* **Exercise description**: Would you update the rows below so that "University of Hradec Kralove" becomes "University of Pardubice" wherever it occurs, with nothing else changed?

--- Information provided ---

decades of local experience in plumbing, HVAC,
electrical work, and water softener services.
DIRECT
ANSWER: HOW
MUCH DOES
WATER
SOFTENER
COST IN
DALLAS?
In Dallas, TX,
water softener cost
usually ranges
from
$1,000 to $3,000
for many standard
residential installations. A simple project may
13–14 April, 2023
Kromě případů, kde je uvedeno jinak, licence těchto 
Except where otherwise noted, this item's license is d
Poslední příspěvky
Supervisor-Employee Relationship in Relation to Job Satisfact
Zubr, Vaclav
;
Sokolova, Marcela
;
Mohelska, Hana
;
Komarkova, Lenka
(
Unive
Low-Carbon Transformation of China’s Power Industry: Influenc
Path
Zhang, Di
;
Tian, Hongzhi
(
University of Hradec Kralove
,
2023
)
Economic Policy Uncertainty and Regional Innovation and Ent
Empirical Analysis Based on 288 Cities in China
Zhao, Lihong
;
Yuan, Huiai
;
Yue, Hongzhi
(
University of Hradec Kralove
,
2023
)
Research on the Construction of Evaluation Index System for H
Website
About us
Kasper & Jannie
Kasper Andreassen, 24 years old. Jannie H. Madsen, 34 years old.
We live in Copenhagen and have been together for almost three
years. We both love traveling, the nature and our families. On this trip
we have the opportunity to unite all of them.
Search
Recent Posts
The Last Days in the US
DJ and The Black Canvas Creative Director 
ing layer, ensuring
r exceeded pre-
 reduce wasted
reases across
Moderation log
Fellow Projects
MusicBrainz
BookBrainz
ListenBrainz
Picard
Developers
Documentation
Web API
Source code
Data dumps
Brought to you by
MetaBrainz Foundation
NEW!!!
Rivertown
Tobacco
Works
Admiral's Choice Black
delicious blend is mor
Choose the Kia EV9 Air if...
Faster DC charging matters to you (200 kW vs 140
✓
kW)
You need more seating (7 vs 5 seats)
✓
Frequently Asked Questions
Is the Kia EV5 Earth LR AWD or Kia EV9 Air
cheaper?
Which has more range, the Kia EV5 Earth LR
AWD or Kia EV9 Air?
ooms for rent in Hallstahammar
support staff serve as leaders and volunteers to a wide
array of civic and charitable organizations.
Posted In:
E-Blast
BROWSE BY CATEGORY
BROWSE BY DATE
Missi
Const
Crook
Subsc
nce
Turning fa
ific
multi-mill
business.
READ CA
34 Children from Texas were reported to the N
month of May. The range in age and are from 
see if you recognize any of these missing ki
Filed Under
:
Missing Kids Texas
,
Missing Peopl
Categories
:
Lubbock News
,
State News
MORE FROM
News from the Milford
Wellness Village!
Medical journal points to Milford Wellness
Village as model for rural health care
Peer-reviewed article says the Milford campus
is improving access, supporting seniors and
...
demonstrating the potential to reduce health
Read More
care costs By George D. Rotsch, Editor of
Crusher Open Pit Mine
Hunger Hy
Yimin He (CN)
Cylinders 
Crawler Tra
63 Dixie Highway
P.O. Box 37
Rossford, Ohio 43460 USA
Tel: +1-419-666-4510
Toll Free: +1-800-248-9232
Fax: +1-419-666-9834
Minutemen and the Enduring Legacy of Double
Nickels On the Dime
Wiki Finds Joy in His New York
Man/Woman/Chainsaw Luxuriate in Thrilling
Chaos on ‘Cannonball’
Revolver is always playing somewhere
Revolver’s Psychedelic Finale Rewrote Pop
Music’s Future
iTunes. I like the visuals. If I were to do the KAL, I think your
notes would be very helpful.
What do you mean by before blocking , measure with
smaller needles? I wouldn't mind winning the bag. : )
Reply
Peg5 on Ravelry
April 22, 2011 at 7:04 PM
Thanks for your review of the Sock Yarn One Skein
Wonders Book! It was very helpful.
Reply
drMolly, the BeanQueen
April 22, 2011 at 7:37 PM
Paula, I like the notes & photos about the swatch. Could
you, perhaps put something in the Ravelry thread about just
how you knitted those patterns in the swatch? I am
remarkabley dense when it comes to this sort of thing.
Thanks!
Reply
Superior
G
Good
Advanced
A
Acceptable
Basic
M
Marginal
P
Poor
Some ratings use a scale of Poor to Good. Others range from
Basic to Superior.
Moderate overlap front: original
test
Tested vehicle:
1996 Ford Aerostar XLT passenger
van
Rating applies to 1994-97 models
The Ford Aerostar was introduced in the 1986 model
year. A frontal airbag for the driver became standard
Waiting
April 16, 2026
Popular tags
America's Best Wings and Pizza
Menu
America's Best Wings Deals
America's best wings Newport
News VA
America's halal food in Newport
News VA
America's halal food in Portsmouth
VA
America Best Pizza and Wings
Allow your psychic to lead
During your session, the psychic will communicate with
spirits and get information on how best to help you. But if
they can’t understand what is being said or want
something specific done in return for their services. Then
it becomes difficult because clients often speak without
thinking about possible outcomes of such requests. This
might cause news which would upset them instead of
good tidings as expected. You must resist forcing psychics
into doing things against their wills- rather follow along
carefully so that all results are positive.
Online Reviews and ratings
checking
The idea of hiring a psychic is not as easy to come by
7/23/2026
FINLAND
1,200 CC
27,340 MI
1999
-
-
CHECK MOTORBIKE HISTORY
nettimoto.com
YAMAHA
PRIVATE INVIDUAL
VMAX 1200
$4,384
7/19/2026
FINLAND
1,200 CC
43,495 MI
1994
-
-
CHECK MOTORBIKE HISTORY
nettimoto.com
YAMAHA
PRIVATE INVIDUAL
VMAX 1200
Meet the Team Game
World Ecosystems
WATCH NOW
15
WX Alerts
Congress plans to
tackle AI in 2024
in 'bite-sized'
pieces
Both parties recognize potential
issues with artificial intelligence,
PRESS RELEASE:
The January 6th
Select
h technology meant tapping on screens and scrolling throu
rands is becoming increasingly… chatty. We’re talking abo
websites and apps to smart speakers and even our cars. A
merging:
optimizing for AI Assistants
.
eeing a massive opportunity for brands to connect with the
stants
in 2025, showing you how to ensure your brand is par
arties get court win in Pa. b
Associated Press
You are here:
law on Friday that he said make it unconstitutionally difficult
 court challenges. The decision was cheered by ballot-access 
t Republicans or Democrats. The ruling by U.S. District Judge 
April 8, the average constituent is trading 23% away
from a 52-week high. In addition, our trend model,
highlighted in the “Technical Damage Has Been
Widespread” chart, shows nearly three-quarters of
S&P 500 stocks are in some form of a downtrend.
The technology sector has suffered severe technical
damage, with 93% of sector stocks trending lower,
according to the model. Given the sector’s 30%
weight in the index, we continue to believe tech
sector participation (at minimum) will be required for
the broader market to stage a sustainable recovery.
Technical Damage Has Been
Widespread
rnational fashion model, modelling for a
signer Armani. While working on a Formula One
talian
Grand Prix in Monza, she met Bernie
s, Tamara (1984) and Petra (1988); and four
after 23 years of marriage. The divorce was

---

* **Task solution**:
decades of local experience in plumbing, HVAC,
electrical work, and water softener services.
DIRECT
ANSWER: HOW
MUCH DOES
WATER
SOFTENER
COST IN
DALLAS?
In Dallas, TX,
water softener cost
usually ranges
from
$1,000 to $3,000
for many standard
residential installations. A simple project may
13–14 April, 2023
Kromě případů, kde je uvedeno jinak, licence těchto 
Except where otherwise noted, this item's license is d
Poslední příspěvky
Supervisor-Employee Relationship in Relation to Job Satisfact
Zubr, Vaclav
;
Sokolova, Marcela
;
Mohelska, Hana
;
Komarkova, Lenka
(
Unive
Low-Carbon Transformation of China’s Power Industry: Influenc
Path
Zhang, Di
;
Tian, Hongzhi
(
University of Pardubice
,
2023
)
Economic Policy Uncertainty and Regional Innovation and Ent
Empirical Analysis Based on 288 Cities in China
Zhao, Lihong
;
Yuan, Huiai
;
Yue, Hongzhi
(
University of Pardubice
,
2023
)
Research on the Construction of Evaluation Index System for H
Website
About us
Kasper & Jannie
Kasper Andreassen, 24 years old. Jannie H. Madsen, 34 years old.
We live in Copenhagen and have been together for almost three
years. We both love traveling, the nature and our families. On this trip
we have the opportunity to unite all of them.
Search
Recent Posts
The Last Days in the US
DJ and The Black Canvas Creative Director 
ing layer, ensuring
r exceeded pre-
 reduce wasted
reases across
Moderation log
Fellow Projects
MusicBrainz
BookBrainz
ListenBrainz
Picard
Developers
Documentation
Web API
Source code
Data dumps
Brought to you by
MetaBrainz Foundation
NEW!!!
Rivertown
Tobacco
Works
Admiral's Choice Black
delicious blend is mor
Choose the Kia EV9 Air if...
Faster DC charging matters to you (200 kW vs 140
✓
kW)
You need more seating (7 vs 5 seats)
✓
Frequently Asked Questions
Is the Kia EV5 Earth LR AWD or Kia EV9 Air
cheaper?
Which has more range, the Kia EV5 Earth LR
AWD or Kia EV9 Air?
ooms for rent in Hallstahammar
support staff serve as leaders and volunteers to a wide
array of civic and charitable organizations.
Posted In:
E-Blast
BROWSE BY CATEGORY
BROWSE BY DATE
Missi
Const
Crook
Subsc
nce
Turning fa
ific
multi-mill
business.
READ CA
34 Children from Texas were reported to the N
month of May. The range in age and are from 
see if you recognize any of these missing ki
Filed Under
:
Missing Kids Texas
,
Missing Peopl
Categories
:
Lubbock News
,
State News
MORE FROM
News from the Milford
Wellness Village!
Medical journal points to Milford Wellness
Village as model for rural health care
Peer-reviewed article says the Milford campus
is improving access, supporting seniors and
...
demonstrating the potential to reduce health
Read More
care costs By George D. Rotsch, Editor of
Crusher Open Pit Mine
Hunger Hy
Yimin He (CN)
Cylinders 
Crawler Tra
63 Dixie Highway
P.O. Box 37
Rossford, Ohio 43460 USA
Tel: +1-419-666-4510
Toll Free: +1-800-248-9232
Fax: +1-419-666-9834
Minutemen and the Enduring Legacy of Double
Nickels On the Dime
Wiki Finds Joy in His New York
Man/Woman/Chainsaw Luxuriate in Thrilling
Chaos on ‘Cannonball’
Revolver is always playing somewhere
Revolver’s Psychedelic Finale Rewrote Pop
Music’s Future
iTunes. I like the visuals. If I were to do the KAL, I think your
notes would be very helpful.
What do you mean by before blocking , measure with
smaller needles? I wouldn't mind winning the bag. : )
Reply
Peg5 on Ravelry
April 22, 2011 at 7:04 PM
Thanks for your review of the Sock Yarn One Skein
Wonders Book! It was very helpful.
Reply
drMolly, the BeanQueen
April 22, 2011 at 7:37 PM
Paula, I like the notes & photos about the swatch. Could
you, perhaps put something in the Ravelry thread about just
how you knitted those patterns in the swatch? I am
remarkabley dense when it comes to this sort of thing.
Thanks!
Reply
Superior
G
Good
Advanced
A
Acceptable
Basic
M
Marginal
P
Poor
Some ratings use a scale of Poor to Good. Others range from
Basic to Superior.
Moderate overlap front: original
test
Tested vehicle:
1996 Ford Aerostar XLT passenger
van
Rating applies to 1994-97 models
The Ford Aerostar was introduced in the 1986 model
year. A frontal airbag for the driver became standard
Waiting
April 16, 2026
Popular tags
America's Best Wings and Pizza
Menu
America's Best Wings Deals
America's best wings Newport
News VA
America's halal food in Newport
News VA
America's halal food in Portsmouth
VA
America Best Pizza and Wings
Allow your psychic to lead
During your session, the psychic will communicate with
spirits and get information on how best to help you. But if
they can’t understand what is being said or want
something specific done in return for their services. Then
it becomes difficult because clients often speak without
thinking about possible outcomes of such requests. This
might cause news which would upset them instead of
good tidings as expected. You must resist forcing psychics
into doing things against their wills- rather follow along
carefully so that all results are positive.
Online Reviews and ratings
checking
The idea of hiring a psychic is not as easy to come by
7/23/2026
FINLAND
1,200 CC
27,340 MI
1999
-
-
CHECK MOTORBIKE HISTORY
nettimoto.com
YAMAHA
PRIVATE INVIDUAL
VMAX 1200
$4,384
7/19/2026
FINLAND
1,200 CC
43,495 MI
1994
-
-
CHECK MOTORBIKE HISTORY
nettimoto.com
YAMAHA
PRIVATE INVIDUAL
VMAX 1200
Meet the Team Game
World Ecosystems
WATCH NOW
15
WX Alerts
Congress plans to
tackle AI in 2024
in 'bite-sized'
pieces
Both parties recognize potential
issues with artificial intelligence,
PRESS RELEASE:
The January 6th
Select
h technology meant tapping on screens and scrolling throu
rands is becoming increasingly… chatty. We’re talking abo
websites and apps to smart speakers and even our cars. A
merging:
optimizing for AI Assistants
.
eeing a massive opportunity for brands to connect with the
stants
in 2025, showing you how to ensure your brand is par
arties get court win in Pa. b
Associated Press
You are here:
law on Friday that he said make it unconstitutionally difficult
 court challenges. The decision was cheered by ballot-access 
t Republicans or Democrats. The ruling by U.S. District Judge 
April 8, the average constituent is trading 23% away
from a 52-week high. In addition, our trend model,
highlighted in the “Technical Damage Has Been
Widespread” chart, shows nearly three-quarters of
S&P 500 stocks are in some form of a downtrend.
The technology sector has suffered severe technical
damage, with 93% of sector stocks trending lower,
according to the model. Given the sector’s 30%
weight in the index, we continue to believe tech
sector participation (at minimum) will be required for
the broader market to stage a sustainable recovery.
Technical Damage Has Been
Widespread
rnational fashion model, modelling for a
signer Armani. While working on a Formula One
talian
Grand Prix in Monza, she met Bernie
s, Tamara (1984) and Petra (1988); and four
after 23 years of marriage. The divorce was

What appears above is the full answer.